И вот мы с Лукерьей стоим у его надгробной плиты. Лукерья вытирает носовым платком глаза и им же смахивает с плиты кленовые листья, поправляет красно-зеленую кисть калины. Я никогда не расспрашивал Лукерью о суде, об их взаимоотношениях с Вапнярским, все не приходилось к слову, хотя она довольно часто бывала у нас, и мы нередко оставались с ней наедине. Откладывать этот разговор дальше уже не следовало, мы все больше стареем, и однажды кто-то из нас навсегда оставит грешную землю, и тогда уже никто не узнает настоящей причины страшного поступка этой добросердечной, простодушной женщины. Едва мы отошли от могилы Вапнярского, я заговорил с Лукерьей об этом.
— Скажи, Лукерья, неужели Богдан действительно был садистом? Я знал его во время войны, он бывал беспощадным, но с теми, кого считал врагами! А с тобой, которая любила его, да и тебя, как мне казалось, он тоже, любил…

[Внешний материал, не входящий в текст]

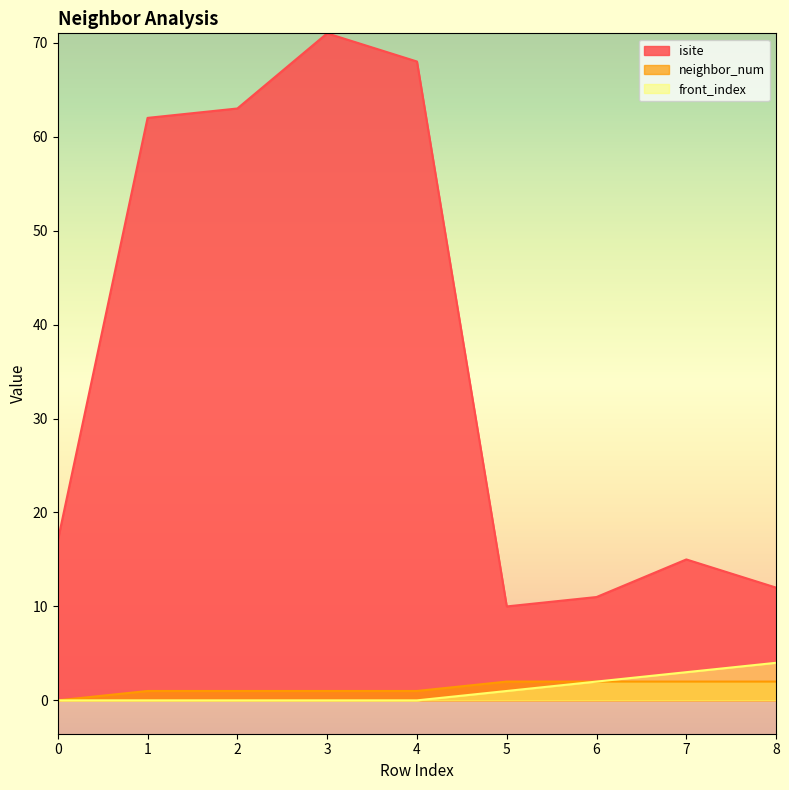

Which has a higher value, 1 or 2?

2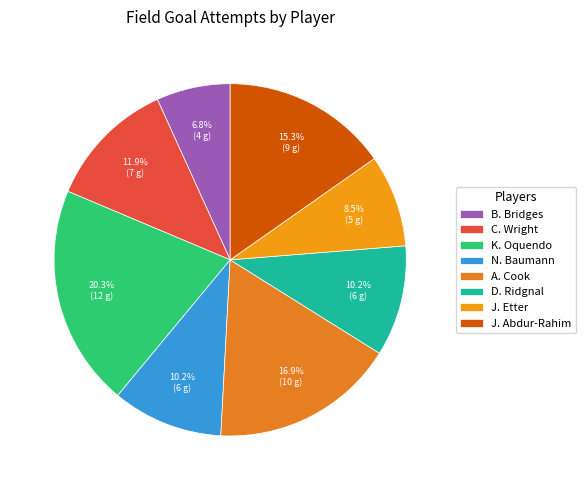

What is the change in value from B. Bridges to D. Ridgnal?

+2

— Понимаешь, — перебила меня Лукерья и, помолчав, заговорила раздумчиво: — Тут такое дело… Я и сама об этом часто думаю, особенно последнее время. Богдан не был садистом в полном смысле этого слова, но иногда на него что-то находило, особенно, когда он бывал пьян и просил выпить еще, а я ему не давала. С теми шрамами суд несколько преувеличил, меня уговорил адвокат, он сказал, что меня это спасет от тюрьмы, а мне так не хотелось сидеть за решеткой, тем более, что и убивать Богдана я не собиралась, просто в тот миг мною руководила затмившая разум злоба, которая все накапливалась и накапливалась, и виноват в этом был сам Богдан. В тот день я уступила ему, дала выпить еще, он совсем опьянел и понес такое… Вот, не помня себя, и ткнула его ножем. Никогда не думала, что нож так легко может достать сердце…

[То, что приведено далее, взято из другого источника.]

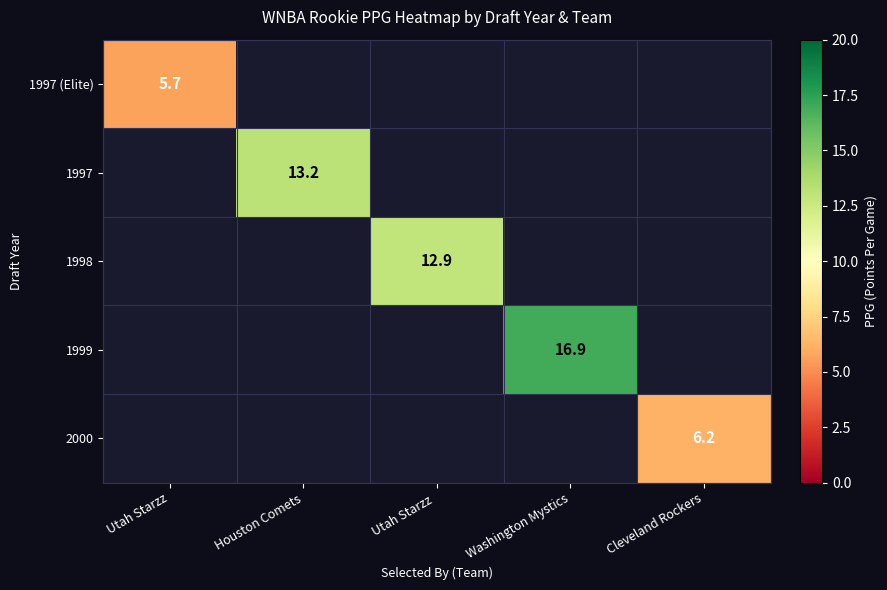

The 1997 series shows 13.2 at Houston Comets. True or false?

True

— Что же он нес такое, за что убила его?
— Да разве ж я убивала? — повысила голос Лукерья и опять замолчала, видимо, вспоминала все и заново переживала. Лицо ее покрылось бурыми пятнами, губы вздрагивали. Катила перед собой коляску с мешочками калины и нервно дергалась, объезжая выбоины и неровности на кладбищенской аллейке. Через некоторое время, справившись с волнением, она заговорила снова:
— Когда он не был пьян, то даже в последнее время бывал со мной ласков, уступчив… А когда пил… многое я уже позабыла, да и не все воспринимала всерьез… Однажды я созналась ему, что в молодости, в той, прошлой жизни, была комсомолкой и, не будь этой проклятой войны, не попади я в Германию, была бы теперь по меньшей мере заведующей каким-нибудь детским учреждением, уважаемым всеми человеком, а главное — жила бы на родине, среди своих, родных и друзей. Он тогда промолчал, но напившись, вдруг все вспомнил: «Ага, тебя тянет туда, к коммунистам, а я для тебя ничто? Я, один из лидеров революционной националистической организации, с которым считаются даже члены канадского правительства!» Или же часто говорил такое: «Я давно знаю, что все вы, восточники, пропитаны коммунистической заразой. И как я мог жениться на тебе, бывшей комсомолке? Никогда этого не прощу ни тебе, ни себе!» Я тоже не молчала и отвечала, что ни в чем не виновата, это он всю жизнь всех обманывал, обманом заманил и меня в Канаду; тысячи людей, обманутых им и такими, как он, проклинают их на чужбине. Такое же мы кричали друг другу в лицо и в тот последний день его жизни. Он меня несколько раз ударил, я хотела убежать к вам, попроситься переночевать, но мне было стыдно, да и не хотелось выносить сор из избы. Затем, уже совсем опьянев, Богдан взял нож и сказал, как мне показалось, совершенно трезвым голосом: «Мне не удалось убить ни одной коммунистки, но сейчас эта возможность представилась». И пошел на меня с ножом. Я схватила его за руки, он был пьян, наверное, потому и отняла у него нож. Вот и все.